> _What to do_:
Please arrange the lines as a Markdown table with the columns "Number" and "Line", starting with the line that contains "What is the label" and going on through the last of the rows. Leave out the blank lines and the picture lines.

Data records
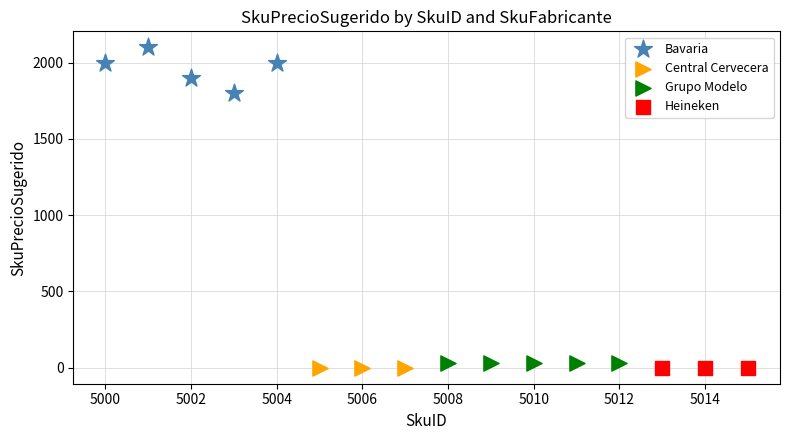

What are all the series names shown in the legend?

Bavaria, Central Cervecera, Grupo Modelo, Heineken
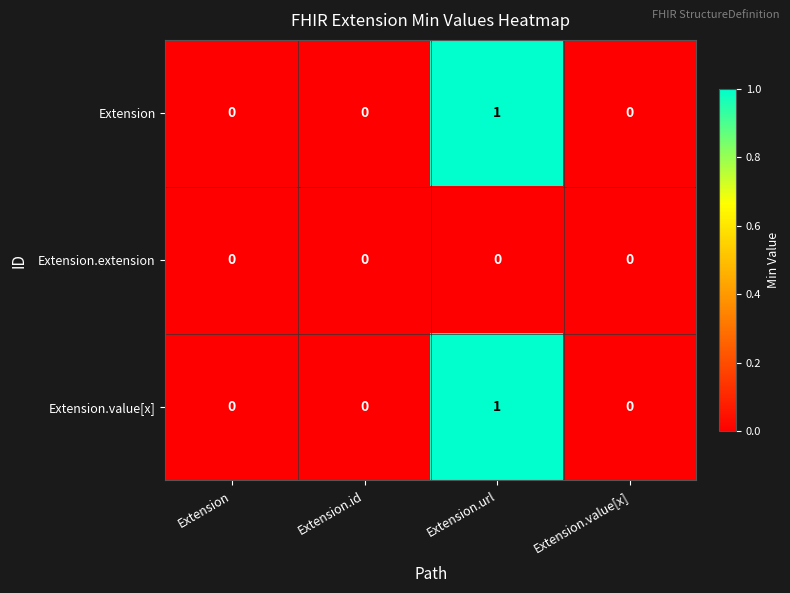

What is the maximum value shown in the chart?

1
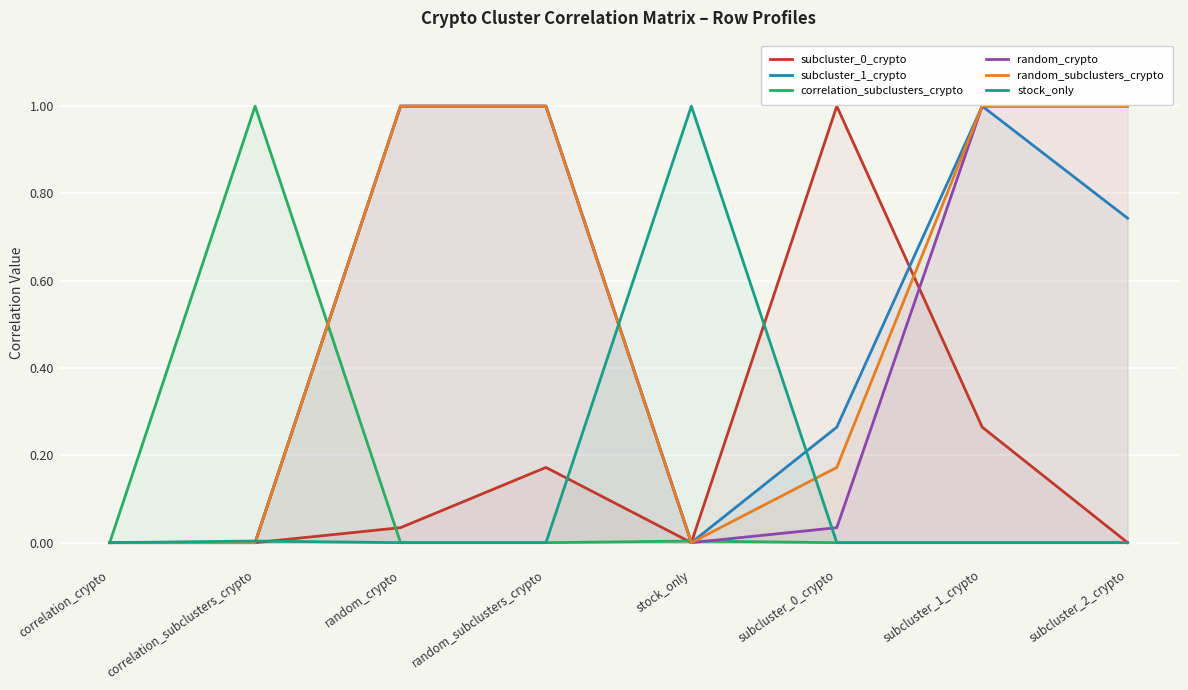

Which series has the largest range (max minus min)?

subcluster_0_crypto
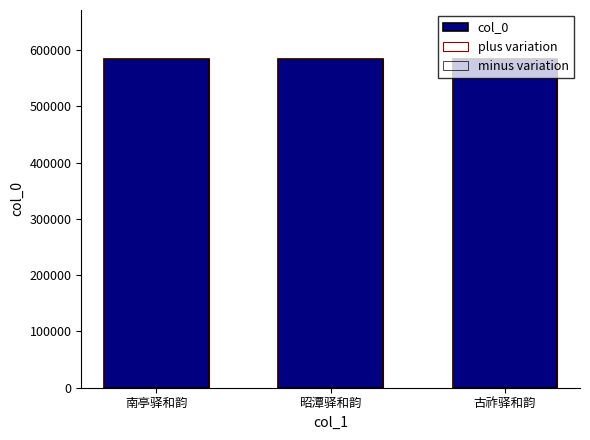

What is the value of the minus variation bar at the 1st from the left?

583893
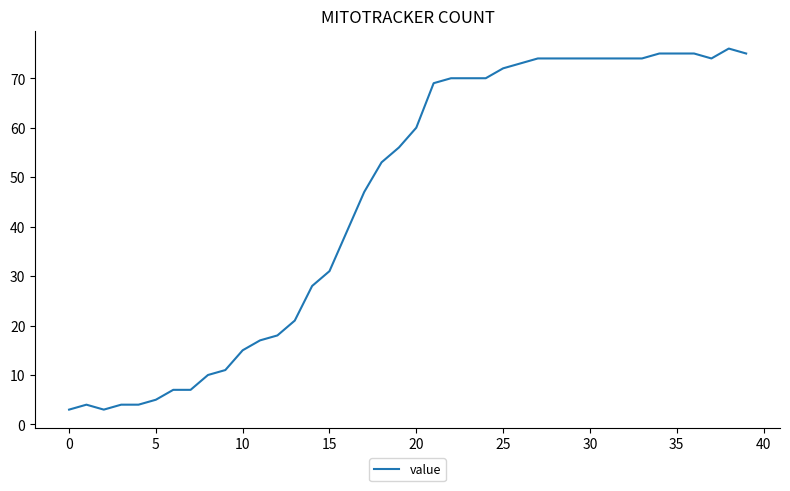

What is the minimum value shown in the chart?

3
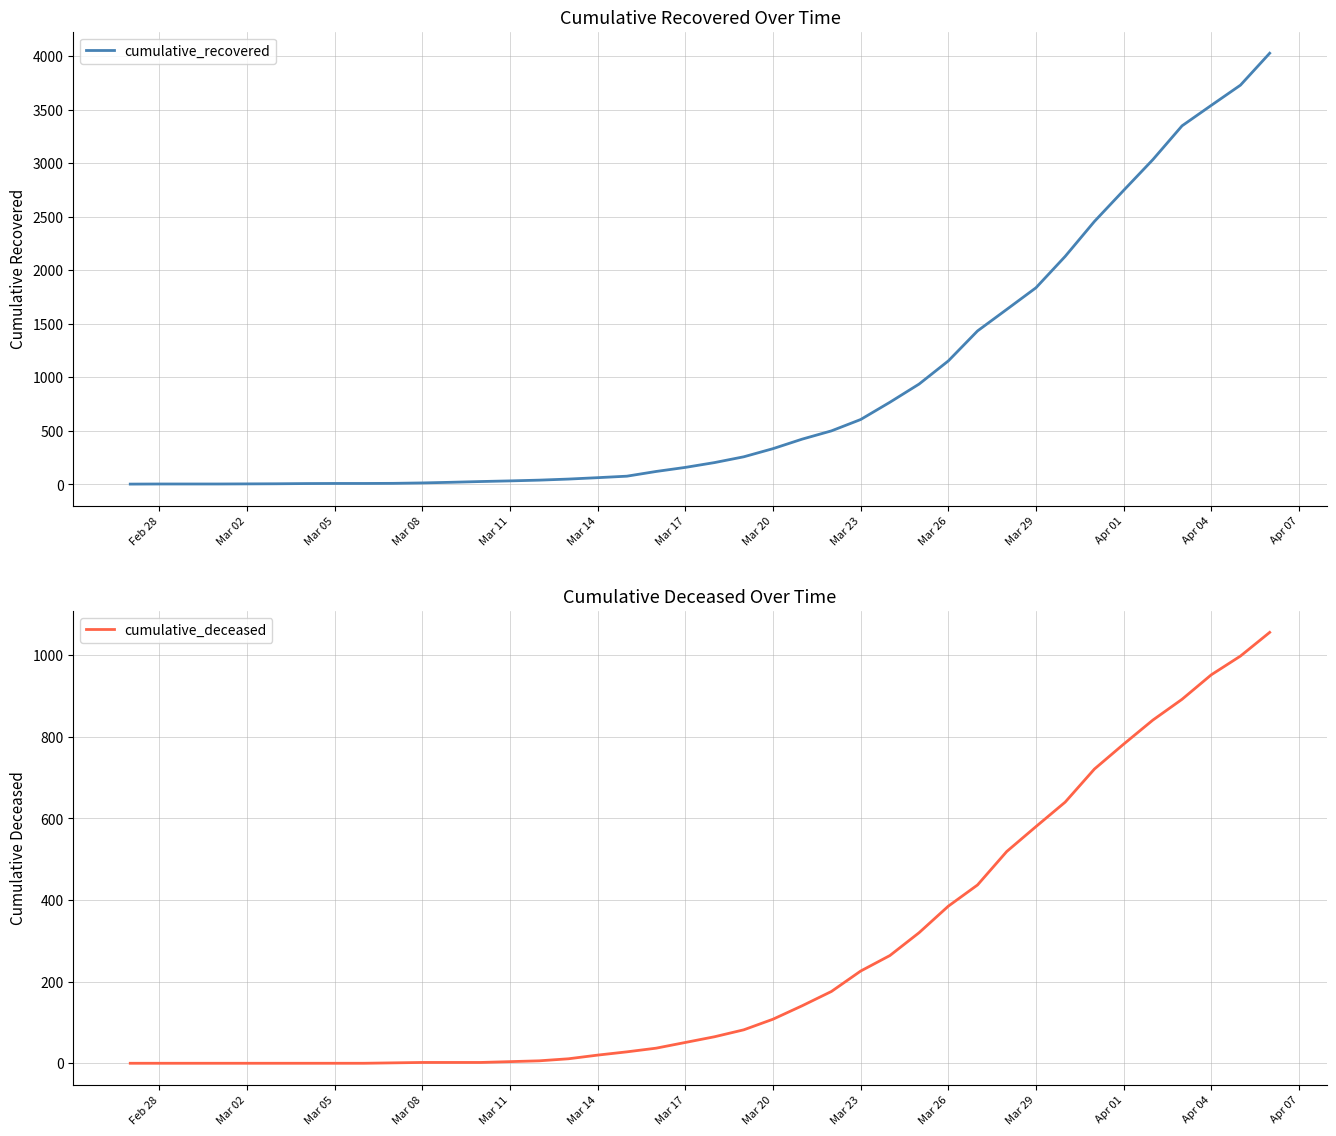

The value of cumulative_recovered at Mar 17 is 159. True or false?

True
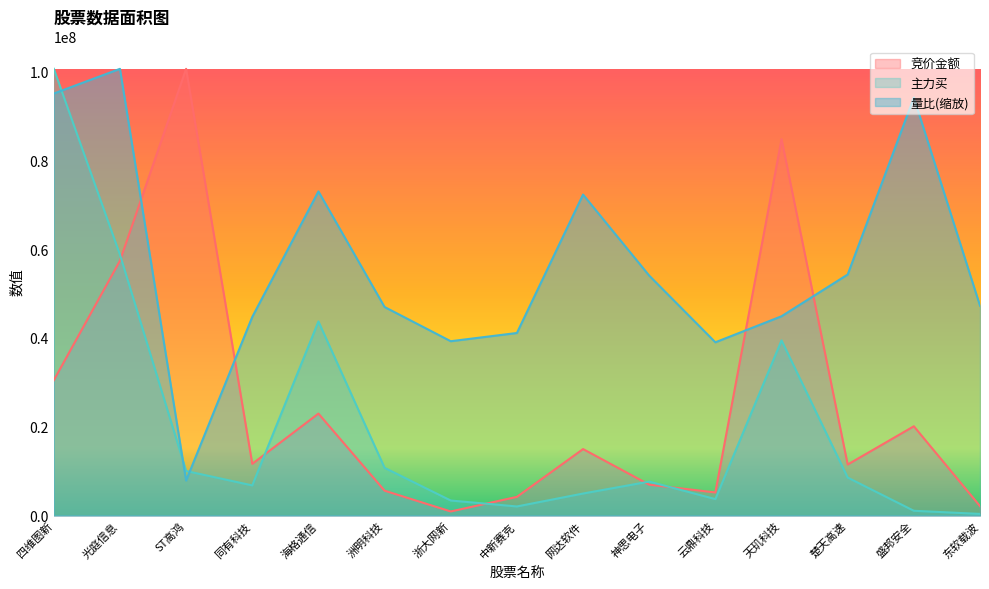

What is the label of the 15th point from the left?

东软载波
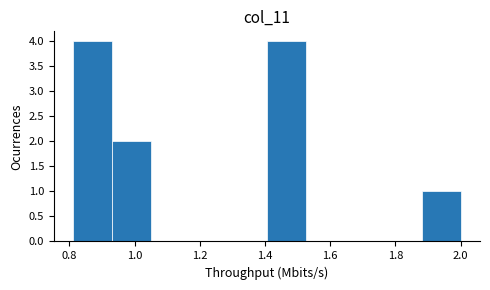

Reading left to right, list every bar in this chart as the range it spans on the x-axis followed by its height. Neither the bar edges nor the heights are printed on the chart, so give them approximately, as read against the axes.

0.82 to 0.94: 4
0.94 to 1.04: 2
1.04 to 1.16: 0
1.16 to 1.28: 0
1.28 to 1.40: 0
1.40 to 1.52: 4
1.52 to 1.64: 0
1.64 to 1.76: 0
1.76 to 1.88: 0
1.88 to 2.00: 1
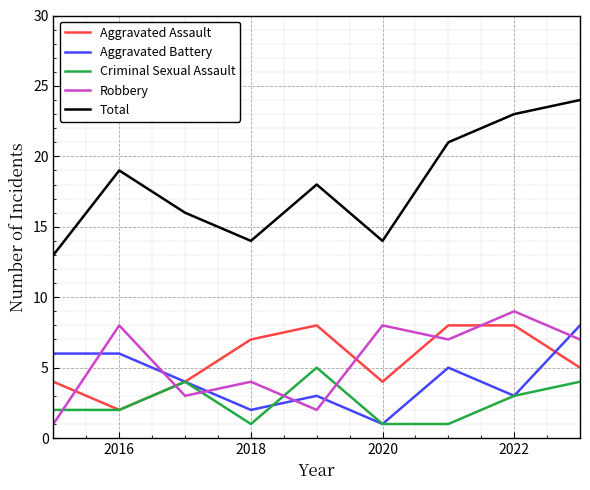

Count the Aggravated Assault values in the range 4 to 8.

8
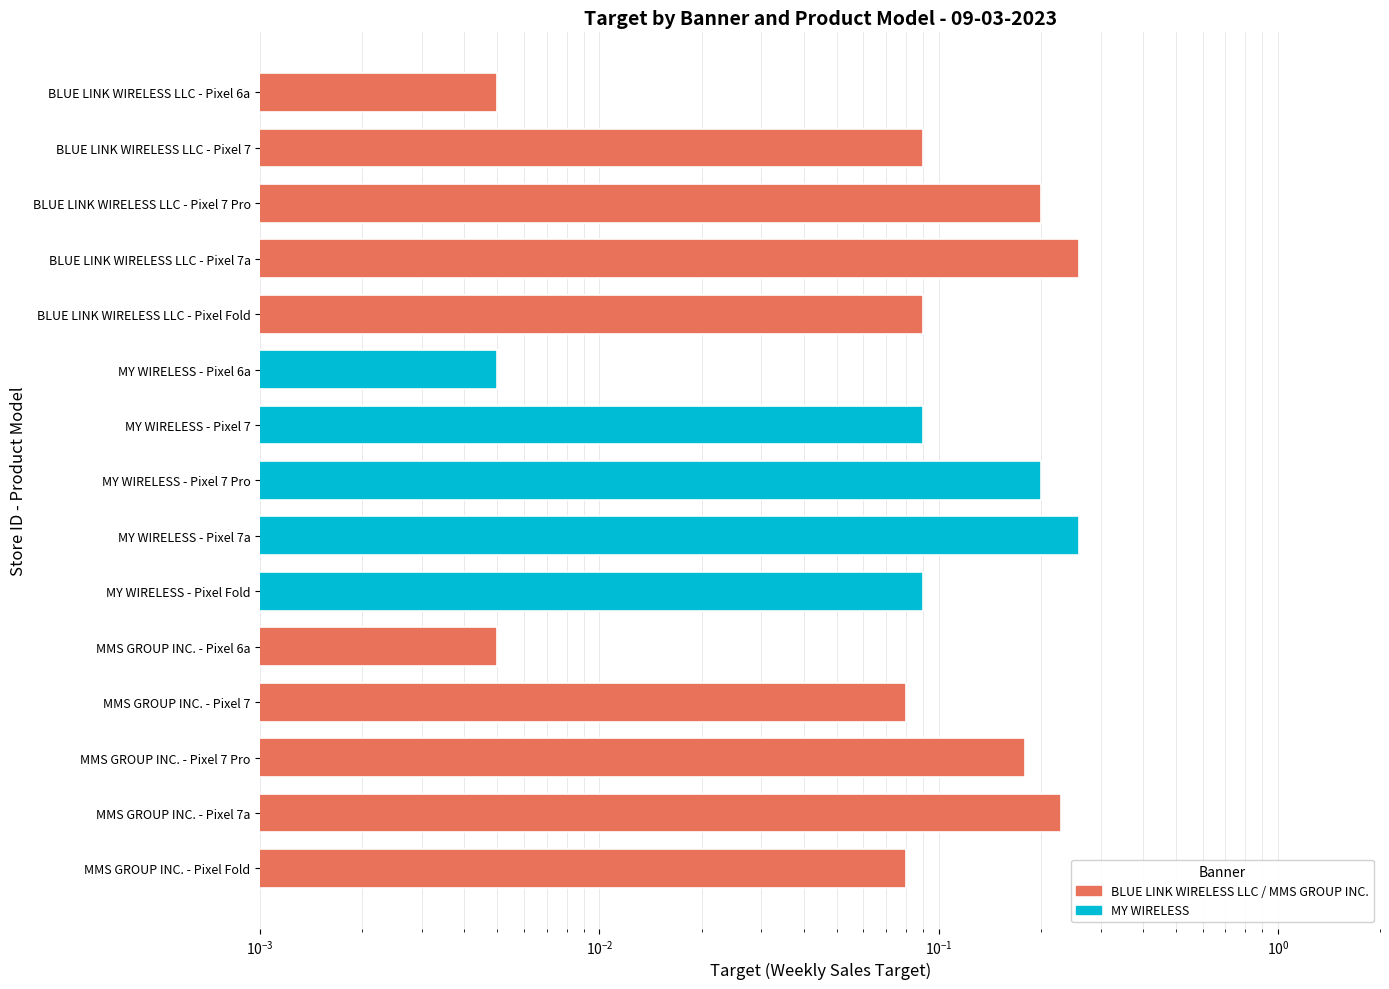

Which series has the largest total across all categories?

BLUE LINK WIRELESS LLC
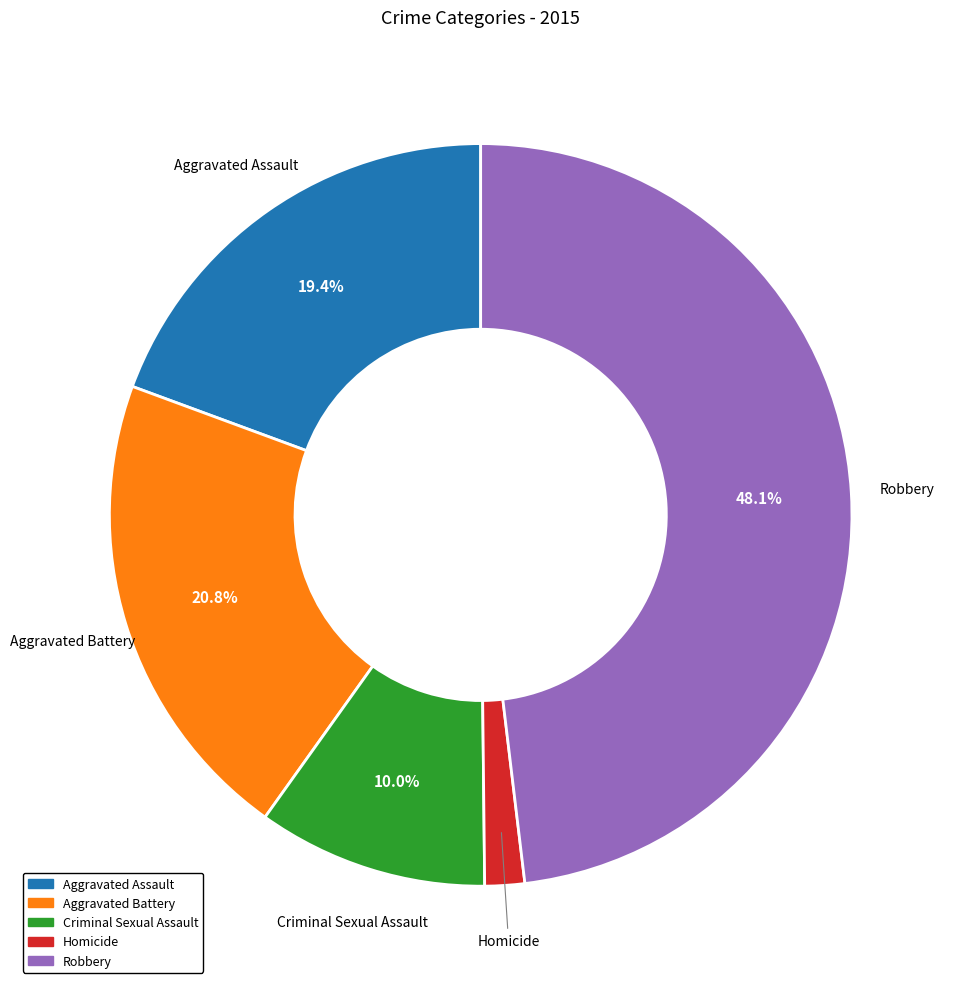

Which has a higher value, Robbery or Criminal Sexual Assault?

Robbery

> _Reply_:
| Number | Line |
|---|---|
| 1 | What is the label of the 15th point from the left? |
| 2 | 东软载波 |
| 3 | Reading left to right, list every bar in this chart as the range it spans on the x-axis followed by its height. Neither the bar edges nor the heights are printed on the chart, so give them approximately, as read against the axes. |
| 4 | 0.82 to 0.94: 4 |
| 5 | 0.94 to 1.04: 2 |
| 6 | 1.04 to 1.16: 0 |
| 7 | 1.16 to 1.28: 0 |
| 8 | 1.28 to 1.40: 0 |
| 9 | 1.40 to 1.52: 4 |
| 10 | 1.52 to 1.64: 0 |
| 11 | 1.64 to 1.76: 0 |
| 12 | 1.76 to 1.88: 0 |
| 13 | 1.88 to 2.00: 1 |
| 14 | Count the Aggravated Assault values in the range 4 to 8. |
| 15 | 8 |
| 16 | Which series has the largest total across all categories? |
| 17 | BLUE LINK WIRELESS LLC |
| 18 | Which has a higher value, Robbery or Criminal Sexual Assault? |
| 19 | Robbery |